● Spatial layout data
◇ ◇ ◇ ◇ ◇
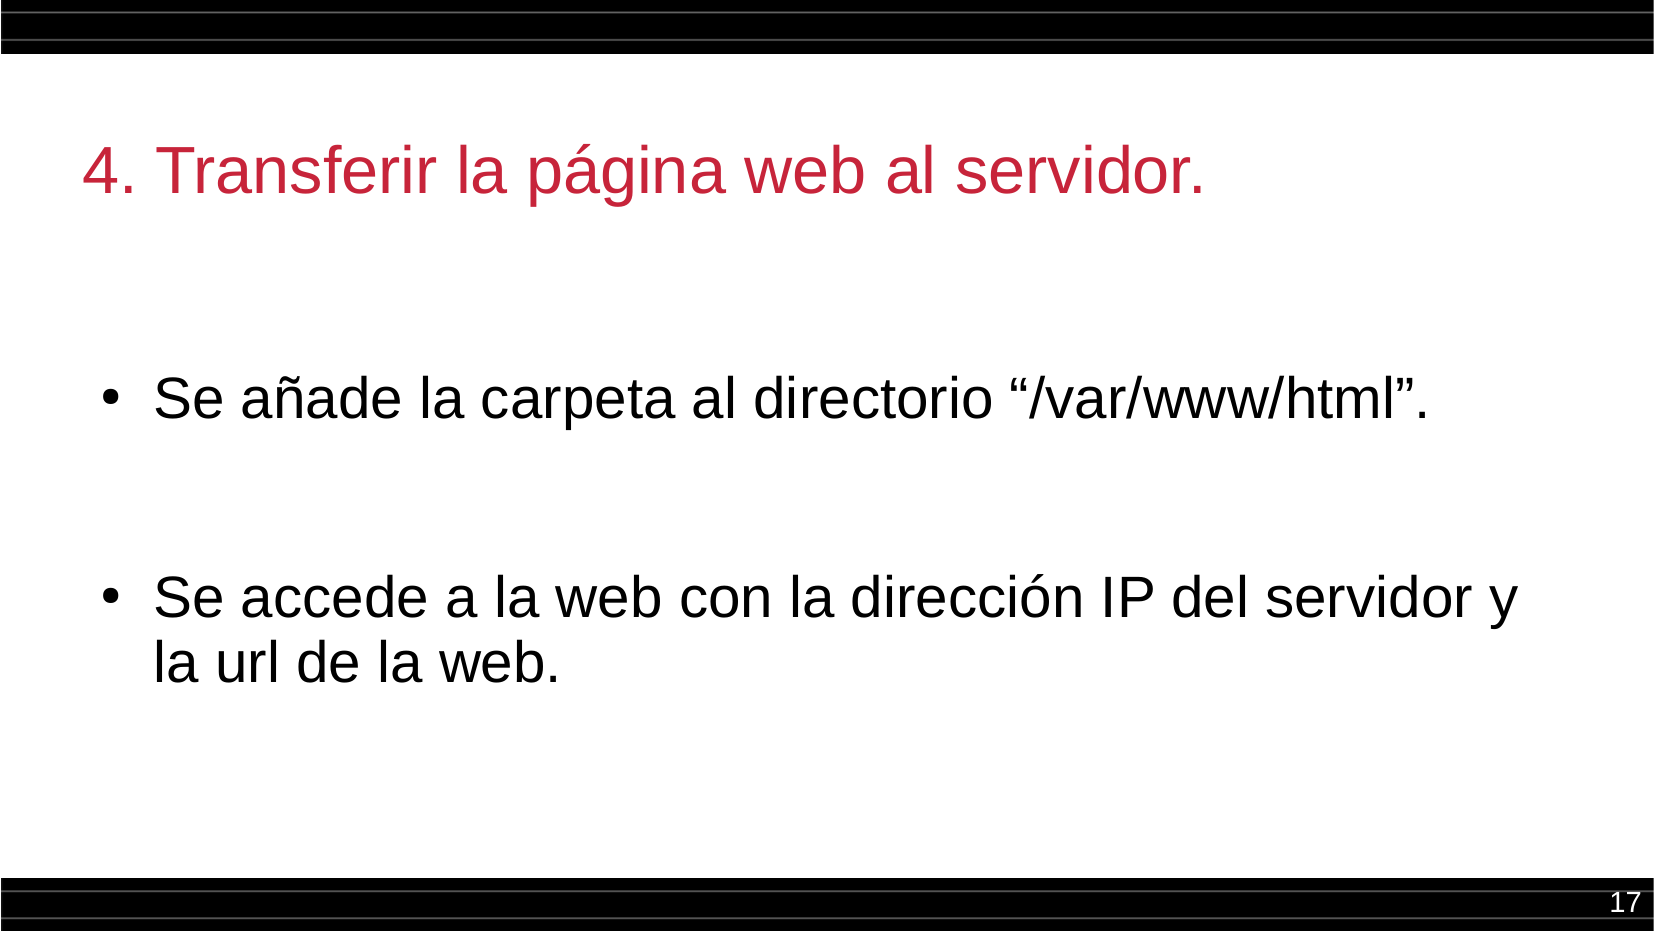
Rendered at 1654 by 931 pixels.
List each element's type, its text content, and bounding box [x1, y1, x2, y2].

list Se añade la carpeta al directorio “/var/www/html”. Se accede a la web con la dirección IP del servidor y la url de la web. [82, 271, 1571, 758]
picture [1, 878, 1654, 931]
title 4. Transferir la página web al servidor. [82, 92, 1571, 249]
picture [1, 0, 1654, 54]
◇ ◇ ◇ ◇ ◇
● Goal of the exercise
Render every line of the records above as a JSON list of strings, one string per line, skipping blank lines. Omit the pictures from the output.

● Response
[
  "Rendered at 1654 by 931 pixels.",
  "List each element's type, its text content, and bounding box [x1, y1, x2, y2].",
  "list Se añade la carpeta al directorio “/var/www/html”. Se accede a la web con la dirección IP del servidor y la url de la web. [82, 271, 1571, 758]",
  "picture [1, 878, 1654, 931]",
  "title 4. Transferir la página web al servidor. [82, 92, 1571, 249]",
  "picture [1, 0, 1654, 54]"
]